Il dramma umano e artistico di Lillian Hall, icona del teatro di Broadway, prende vita nel film "The Great Lillian Hall", una produzione HBO diretta da Michael Cristofer. La pellicola vede una straordinaria Jessica Lange interpretare una diva inarrestabile, costretta a confrontarsi con una diagnosi di demenza proprio mentre si accinge a vestire i panni di Ljuba ne "Il giardino dei ciliegi" di Čechov. La storia, che esplora la tenacia e la fragilità di una donna di fronte alla perdita della memoria, sarà trasmessa in prima visione su Sky Cinema Stories e disponibile in streaming su Now TV.
Lillian Hall, una figura leggendaria nel panorama teatrale, non ha mai mancato un'esibizione, vivendo la sua vita con la stessa intensità che infondeva nei suoi ruoli. Tuttavia, una diagnosi di demenza a corpi di Lewy minaccia di distruggere la sua carriera e la sua stessa identità. Determinata a non arrendersi, Lillian decide di nascondere la sua condizione a tutti, inclusi il regista e la figlia, cercando di proseguire la sua preparazione come se nulla fosse. Le prove diventano una lotta quotidiana contro la memoria che svanisce e la crescente confusione, mentre lei continua a "incontrare" il defunto marito, un'altra figura del teatro che la rassicura con la sua presenza illusoria.
Solo Edith, la sua fidata assistente e amica di lunga data, interpretata con maestria da Kathy Bates, intuisce la verità. Avendo già vissuto un'esperienza simile con il proprio marito, Edith riconosce i segnali e comprende la profondità della battaglia che Lillian sta combattendo.
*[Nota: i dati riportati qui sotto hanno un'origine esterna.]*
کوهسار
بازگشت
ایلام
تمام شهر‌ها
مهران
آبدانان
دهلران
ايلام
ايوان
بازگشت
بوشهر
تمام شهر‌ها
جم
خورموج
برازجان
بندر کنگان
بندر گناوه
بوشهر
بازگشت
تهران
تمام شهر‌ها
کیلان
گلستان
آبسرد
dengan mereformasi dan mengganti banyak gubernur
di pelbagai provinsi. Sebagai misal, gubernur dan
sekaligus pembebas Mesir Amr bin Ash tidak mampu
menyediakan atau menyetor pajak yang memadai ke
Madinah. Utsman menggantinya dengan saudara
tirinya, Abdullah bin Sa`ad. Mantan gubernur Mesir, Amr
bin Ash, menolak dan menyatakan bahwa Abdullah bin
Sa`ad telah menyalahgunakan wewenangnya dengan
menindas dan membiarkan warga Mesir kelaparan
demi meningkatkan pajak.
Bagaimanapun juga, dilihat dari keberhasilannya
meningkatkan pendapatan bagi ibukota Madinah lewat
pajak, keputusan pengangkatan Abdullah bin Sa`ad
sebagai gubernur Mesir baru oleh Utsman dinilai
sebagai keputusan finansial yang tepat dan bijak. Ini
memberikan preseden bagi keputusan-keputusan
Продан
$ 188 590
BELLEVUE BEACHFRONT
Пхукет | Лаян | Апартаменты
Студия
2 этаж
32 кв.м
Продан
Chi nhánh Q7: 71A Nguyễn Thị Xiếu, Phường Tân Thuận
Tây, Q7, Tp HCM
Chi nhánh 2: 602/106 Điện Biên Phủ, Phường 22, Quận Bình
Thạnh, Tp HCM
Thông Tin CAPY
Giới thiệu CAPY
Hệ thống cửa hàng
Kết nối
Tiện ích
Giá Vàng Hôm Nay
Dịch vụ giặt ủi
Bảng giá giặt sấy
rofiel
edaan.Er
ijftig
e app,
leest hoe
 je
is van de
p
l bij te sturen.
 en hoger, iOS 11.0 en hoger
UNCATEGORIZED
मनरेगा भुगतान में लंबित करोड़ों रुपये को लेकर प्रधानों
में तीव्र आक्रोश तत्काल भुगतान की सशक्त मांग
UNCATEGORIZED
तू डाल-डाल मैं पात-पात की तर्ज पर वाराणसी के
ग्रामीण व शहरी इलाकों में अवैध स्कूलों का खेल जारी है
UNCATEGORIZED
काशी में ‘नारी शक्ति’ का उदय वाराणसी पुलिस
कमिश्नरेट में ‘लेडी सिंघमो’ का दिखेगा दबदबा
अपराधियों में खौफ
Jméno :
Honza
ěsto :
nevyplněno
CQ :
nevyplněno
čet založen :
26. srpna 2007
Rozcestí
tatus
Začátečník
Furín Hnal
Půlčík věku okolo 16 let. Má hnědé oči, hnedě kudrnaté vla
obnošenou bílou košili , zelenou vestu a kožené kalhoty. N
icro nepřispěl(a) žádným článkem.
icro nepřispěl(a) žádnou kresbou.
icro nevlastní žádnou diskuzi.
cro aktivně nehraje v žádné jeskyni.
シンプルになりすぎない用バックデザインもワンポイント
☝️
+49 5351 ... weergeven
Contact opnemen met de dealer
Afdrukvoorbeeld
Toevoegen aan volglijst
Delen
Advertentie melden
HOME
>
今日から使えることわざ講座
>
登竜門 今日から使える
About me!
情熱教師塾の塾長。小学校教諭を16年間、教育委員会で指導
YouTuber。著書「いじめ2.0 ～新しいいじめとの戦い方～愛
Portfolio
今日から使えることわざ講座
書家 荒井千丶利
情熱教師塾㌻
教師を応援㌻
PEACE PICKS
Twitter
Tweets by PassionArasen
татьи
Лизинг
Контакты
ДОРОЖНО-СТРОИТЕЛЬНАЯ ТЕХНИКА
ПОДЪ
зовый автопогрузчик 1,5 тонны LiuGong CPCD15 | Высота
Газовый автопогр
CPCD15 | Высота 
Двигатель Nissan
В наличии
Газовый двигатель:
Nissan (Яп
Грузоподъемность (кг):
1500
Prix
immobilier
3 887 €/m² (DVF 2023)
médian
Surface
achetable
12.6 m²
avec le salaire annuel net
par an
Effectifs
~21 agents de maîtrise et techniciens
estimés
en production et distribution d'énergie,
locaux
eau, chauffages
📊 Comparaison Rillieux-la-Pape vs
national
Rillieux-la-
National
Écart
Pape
Il film non si concentra solo sulla malattia, ma esplora anche le complesse dinamiche familiari, in particolare il rapporto teso tra Lillian e sua figlia Margaret (Lily Rabe), che ha sofferto per un'infanzia trascorsa nell'ombra del palcoscenico.
Il cast di alto livello include anche Jesse Williams nel ruolo di David, il giovane regista che continua a credere nel talento di Lillian nonostante le difficoltà, e Pierce Brosnan, che interpreta Ty Maynard, un vicino di casa che offre a Lillian momenti di leggerezza in un periodo così turbolento. La narrazione si sviluppa attraverso le intense interpretazioni degli attori, che mettono in risalto il coraggio di Lillian e la sua lotta per rimanere fedele a se stessa e alla sua passione per l'arte.
Jessica Lange ha rivelato di aver lavorato a stretto contatto con il regista Michael Cristofer per rappresentare la malattia di Lillian in modo sensibile, evitando di cadere nel patetismo. L'obiettivo era mostrare la forza interiore del personaggio, la sua perseveranza e la sua capacità di lottare per ciò che ama, anche di fronte a una condizione devastante. Le scene tra Lange e Bates, amiche nella vita reale, sono permeate da un'autenticità che trascende la finzione, alimentate da una "energia cinetica" che le lega sul set.
La sceneggiatrice Elisabeth Seldes Annacone ha rivelato che la storia di Lillian Hall è ispirata a fatti reali, in particolare alla figura di sua zia, l'attrice di Broadway Marian Seldes, affetta da Alzheimer. Anche il regista Michael Cristofer ha tratto ispirazione da un'esperienza personale con un'attrice di teatro newyorkese che aveva conosciuto e che, come Lillian, era scivolata nella demenza. L'intento del film, quindi, non è solo raccontare la progressione della malattia, ma celebrare il coraggio, la forza d'animo e la resilienza di fronte a una condizione che minaccia di cancellare l'identità.
Il film si presenta come un commovente tributo alla dignità umana e all'amore per l'arte, esplorando con delicatezza e profondità la lotta di una donna contro l'inevitabile declino. Attraverso la potente performance di Jessica Lange e la regia sensibile di Michael Cristofer, "The Great Lillian Hall" offre uno sguardo intimo sulla complessità della memoria e sull'importanza di rimanere ancorati alla propria essenza, anche quando la realtà comincia a sfuggire.